**Your instructions:** Look through the material below and copy exactly the lines from the line with "Automatisation des tests" to the line with "2. Tapez la", those two lines included.

[Start of section]

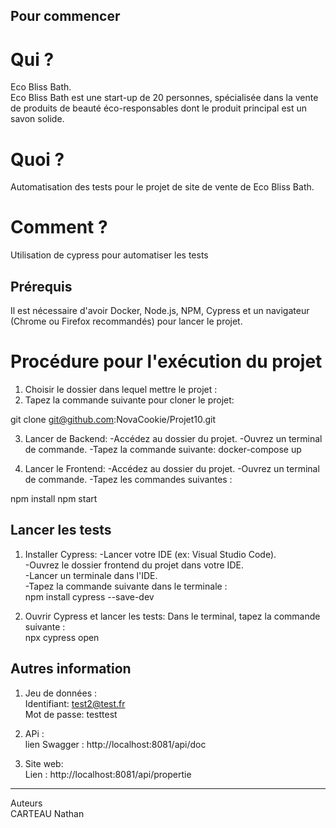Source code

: ## Pour commencer ##

# Qui ? 
Eco Bliss Bath.  
Eco Bliss Bath est une start-up de 20 personnes, spécialisée dans la vente de produits de beauté éco-responsables dont le produit principal est un savon solide.

# Quoi ?
Automatisation des tests pour le projet de site de vente de Eco Bliss Bath.

# Comment ? 
Utilisation de cypress pour automatiser les tests

## Prérequis ##
Il est nécessaire d'avoir Docker, Node.js, NPM, Cypress et un navigateur (Chrome ou Firefox recommandés) pour lancer le projet.

# Procédure pour l'exécution du projet

1. Choisir le dossier dans lequel mettre le projet :
2. Tapez la commande suivante pour cloner le projet:

git clone git@github.com:NovaCookie/Projet10.git

3. Lancer de Backend:
-Accédez au dossier du projet.
-Ouvrez un terminal de commande.
-Tapez la commande suivante:
docker-compose up

4. Lancer le Frontend:
-Accédez au dossier du projet.
-Ouvrez un terminal de commande.
-Tapez les commandes suivantes :

npm install
npm start

## Lancer les tests ##

1. Installer Cypress:
-Lancer votre IDE (ex: Visual Studio Code).  
-Ouvrez le dossier frontend du projet  dans votre IDE.  
-Lancer un terminale dans l'IDE.  
-Tapez la commande suivante dans le terminale :  
npm install cypress --save-dev

2. Ouvrir Cypress et lancer les tests:
Dans le terminal, tapez la commande suivante :  
npx cypress open

## Autres information ##

1. Jeu de données :  
Identifiant: test2@test.fr  
Mot de passe: testtest

2. APi :  
lien Swagger : http://localhost:8081/api/doc

3. Site web:  
Lien : http://localhost:8081/api/propertie

---------------
Auteurs    
CARTEAU Nathan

[End of section]

**Solution to this problem:**
Automatisation des tests pour le projet de site de vente de Eco Bliss Bath.

# Comment ? 
Utilisation de cypress pour automatiser les tests

## Prérequis ##
Il est nécessaire d'avoir Docker, Node.js, NPM, Cypress et un navigateur (Chrome ou Firefox recommandés) pour lancer le projet.

# Procédure pour l'exécution du projet

1. Choisir le dossier dans lequel mettre le projet :
2. Tapez la commande suivante pour cloner le projet:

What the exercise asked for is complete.